## Instruction
Reproduce every one of these lines word for word, keeping their order.

(Transcribed page text)
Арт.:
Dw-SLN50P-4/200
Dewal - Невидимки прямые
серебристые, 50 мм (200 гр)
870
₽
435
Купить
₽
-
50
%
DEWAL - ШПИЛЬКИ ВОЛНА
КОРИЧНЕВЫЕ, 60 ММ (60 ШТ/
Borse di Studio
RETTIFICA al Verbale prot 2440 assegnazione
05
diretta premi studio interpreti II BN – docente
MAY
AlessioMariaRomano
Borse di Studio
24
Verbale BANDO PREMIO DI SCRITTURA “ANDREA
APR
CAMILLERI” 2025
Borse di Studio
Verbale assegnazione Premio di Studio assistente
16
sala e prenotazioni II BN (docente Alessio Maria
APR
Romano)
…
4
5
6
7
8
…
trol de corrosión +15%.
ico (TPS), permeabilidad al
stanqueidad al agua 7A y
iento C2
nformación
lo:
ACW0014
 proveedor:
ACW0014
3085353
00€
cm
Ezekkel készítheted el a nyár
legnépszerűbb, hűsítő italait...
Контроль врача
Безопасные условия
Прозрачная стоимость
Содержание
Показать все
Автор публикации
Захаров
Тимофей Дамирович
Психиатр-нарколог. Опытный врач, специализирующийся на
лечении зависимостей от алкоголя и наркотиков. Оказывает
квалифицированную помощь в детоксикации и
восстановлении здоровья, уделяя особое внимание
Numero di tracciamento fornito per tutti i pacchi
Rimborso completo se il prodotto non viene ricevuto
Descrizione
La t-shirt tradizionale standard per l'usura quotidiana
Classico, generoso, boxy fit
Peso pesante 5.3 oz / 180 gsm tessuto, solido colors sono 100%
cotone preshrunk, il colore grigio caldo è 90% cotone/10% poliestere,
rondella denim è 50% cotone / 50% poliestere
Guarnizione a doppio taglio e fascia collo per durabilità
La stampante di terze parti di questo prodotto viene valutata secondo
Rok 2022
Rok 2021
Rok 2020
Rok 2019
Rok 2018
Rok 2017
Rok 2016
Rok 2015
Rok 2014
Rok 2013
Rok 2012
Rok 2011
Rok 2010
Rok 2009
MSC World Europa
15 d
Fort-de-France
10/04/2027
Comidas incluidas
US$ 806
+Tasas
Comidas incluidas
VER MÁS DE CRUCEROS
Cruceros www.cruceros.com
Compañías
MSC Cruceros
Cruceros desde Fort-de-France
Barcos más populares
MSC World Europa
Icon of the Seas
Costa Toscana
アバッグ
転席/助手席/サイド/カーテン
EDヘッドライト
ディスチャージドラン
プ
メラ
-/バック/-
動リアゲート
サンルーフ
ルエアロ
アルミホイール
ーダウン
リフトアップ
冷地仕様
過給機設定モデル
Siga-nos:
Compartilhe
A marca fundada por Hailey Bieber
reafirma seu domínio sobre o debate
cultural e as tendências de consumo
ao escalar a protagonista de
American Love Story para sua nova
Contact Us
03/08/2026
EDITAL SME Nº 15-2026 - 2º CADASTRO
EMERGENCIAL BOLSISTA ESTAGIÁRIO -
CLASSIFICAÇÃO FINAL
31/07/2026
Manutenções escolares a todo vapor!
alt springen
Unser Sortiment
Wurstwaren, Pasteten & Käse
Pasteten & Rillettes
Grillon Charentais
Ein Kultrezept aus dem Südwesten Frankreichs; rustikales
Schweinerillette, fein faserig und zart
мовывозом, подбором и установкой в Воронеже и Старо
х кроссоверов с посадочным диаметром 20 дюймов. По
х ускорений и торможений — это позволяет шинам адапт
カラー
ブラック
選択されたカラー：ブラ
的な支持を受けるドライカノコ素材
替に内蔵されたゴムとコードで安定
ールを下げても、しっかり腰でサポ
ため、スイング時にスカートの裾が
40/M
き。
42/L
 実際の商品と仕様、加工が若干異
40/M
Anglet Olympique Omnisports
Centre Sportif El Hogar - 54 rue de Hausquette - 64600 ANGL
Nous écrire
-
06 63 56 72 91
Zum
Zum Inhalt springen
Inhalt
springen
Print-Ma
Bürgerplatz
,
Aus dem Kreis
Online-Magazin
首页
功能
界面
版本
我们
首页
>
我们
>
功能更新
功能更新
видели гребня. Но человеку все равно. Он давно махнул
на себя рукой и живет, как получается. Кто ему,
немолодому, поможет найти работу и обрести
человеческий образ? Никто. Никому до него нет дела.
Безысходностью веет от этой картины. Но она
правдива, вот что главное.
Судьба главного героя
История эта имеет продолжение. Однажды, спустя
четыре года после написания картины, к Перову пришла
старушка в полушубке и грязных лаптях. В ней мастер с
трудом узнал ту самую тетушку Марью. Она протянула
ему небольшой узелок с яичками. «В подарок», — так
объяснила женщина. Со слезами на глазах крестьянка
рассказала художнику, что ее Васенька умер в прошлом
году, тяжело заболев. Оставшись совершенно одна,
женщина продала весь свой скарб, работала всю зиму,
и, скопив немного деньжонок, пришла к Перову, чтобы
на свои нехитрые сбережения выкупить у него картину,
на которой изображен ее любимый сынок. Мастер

## Response to this exercise
Арт.:
Dw-SLN50P-4/200
Dewal - Невидимки прямые
серебристые, 50 мм (200 гр)
870
₽
435
Купить
₽
-
50
%
DEWAL - ШПИЛЬКИ ВОЛНА
КОРИЧНЕВЫЕ, 60 ММ (60 ШТ/
Borse di Studio
RETTIFICA al Verbale prot 2440 assegnazione
05
diretta premi studio interpreti II BN – docente
MAY
AlessioMariaRomano
Borse di Studio
24
Verbale BANDO PREMIO DI SCRITTURA “ANDREA
APR
CAMILLERI” 2025
Borse di Studio
Verbale assegnazione Premio di Studio assistente
16
sala e prenotazioni II BN (docente Alessio Maria
APR
Romano)
…
4
5
6
7
8
…
trol de corrosión +15%.
ico (TPS), permeabilidad al
stanqueidad al agua 7A y
iento C2
nformación
lo:
ACW0014
 proveedor:
ACW0014
3085353
00€
cm
Ezekkel készítheted el a nyár
legnépszerűbb, hűsítő italait...
Контроль врача
Безопасные условия
Прозрачная стоимость
Содержание
Показать все
Автор публикации
Захаров
Тимофей Дамирович
Психиатр-нарколог. Опытный врач, специализирующийся на
лечении зависимостей от алкоголя и наркотиков. Оказывает
квалифицированную помощь в детоксикации и
восстановлении здоровья, уделяя особое внимание
Numero di tracciamento fornito per tutti i pacchi
Rimborso completo se il prodotto non viene ricevuto
Descrizione
La t-shirt tradizionale standard per l'usura quotidiana
Classico, generoso, boxy fit
Peso pesante 5.3 oz / 180 gsm tessuto, solido colors sono 100%
cotone preshrunk, il colore grigio caldo è 90% cotone/10% poliestere,
rondella denim è 50% cotone / 50% poliestere
Guarnizione a doppio taglio e fascia collo per durabilità
La stampante di terze parti di questo prodotto viene valutata secondo
Rok 2022
Rok 2021
Rok 2020
Rok 2019
Rok 2018
Rok 2017
Rok 2016
Rok 2015
Rok 2014
Rok 2013
Rok 2012
Rok 2011
Rok 2010
Rok 2009
MSC World Europa
15 d
Fort-de-France
10/04/2027
Comidas incluidas
US$ 806
+Tasas
Comidas incluidas
VER MÁS DE CRUCEROS
Cruceros www.cruceros.com
Compañías
MSC Cruceros
Cruceros desde Fort-de-France
Barcos más populares
MSC World Europa
Icon of the Seas
Costa Toscana
アバッグ
転席/助手席/サイド/カーテン
EDヘッドライト
ディスチャージドラン
プ
メラ
-/バック/-
動リアゲート
サンルーフ
ルエアロ
アルミホイール
ーダウン
リフトアップ
冷地仕様
過給機設定モデル
Siga-nos:
Compartilhe
A marca fundada por Hailey Bieber
reafirma seu domínio sobre o debate
cultural e as tendências de consumo
ao escalar a protagonista de
American Love Story para sua nova
Contact Us
03/08/2026
EDITAL SME Nº 15-2026 - 2º CADASTRO
EMERGENCIAL BOLSISTA ESTAGIÁRIO -
CLASSIFICAÇÃO FINAL
31/07/2026
Manutenções escolares a todo vapor!
alt springen
Unser Sortiment
Wurstwaren, Pasteten & Käse
Pasteten & Rillettes
Grillon Charentais
Ein Kultrezept aus dem Südwesten Frankreichs; rustikales
Schweinerillette, fein faserig und zart
мовывозом, подбором и установкой в Воронеже и Старо
х кроссоверов с посадочным диаметром 20 дюймов. По
х ускорений и торможений — это позволяет шинам адапт
カラー
ブラック
選択されたカラー：ブラ
的な支持を受けるドライカノコ素材
替に内蔵されたゴムとコードで安定
ールを下げても、しっかり腰でサポ
ため、スイング時にスカートの裾が
40/M
き。
42/L
 実際の商品と仕様、加工が若干異
40/M
Anglet Olympique Omnisports
Centre Sportif El Hogar - 54 rue de Hausquette - 64600 ANGL
Nous écrire
-
06 63 56 72 91
Zum
Zum Inhalt springen
Inhalt
springen
Print-Ma
Bürgerplatz
,
Aus dem Kreis
Online-Magazin
首页
功能
界面
版本
我们
首页
>
我们
>
功能更新
功能更新
видели гребня. Но человеку все равно. Он давно махнул
на себя рукой и живет, как получается. Кто ему,
немолодому, поможет найти работу и обрести
человеческий образ? Никто. Никому до него нет дела.
Безысходностью веет от этой картины. Но она
правдива, вот что главное.
Судьба главного героя
История эта имеет продолжение. Однажды, спустя
четыре года после написания картины, к Перову пришла
старушка в полушубке и грязных лаптях. В ней мастер с
трудом узнал ту самую тетушку Марью. Она протянула
ему небольшой узелок с яичками. «В подарок», — так
объяснила женщина. Со слезами на глазах крестьянка
рассказала художнику, что ее Васенька умер в прошлом
году, тяжело заболев. Оставшись совершенно одна,
женщина продала весь свой скарб, работала всю зиму,
и, скопив немного деньжонок, пришла к Перову, чтобы
на свои нехитрые сбережения выкупить у него картину,
на которой изображен ее любимый сынок. Мастер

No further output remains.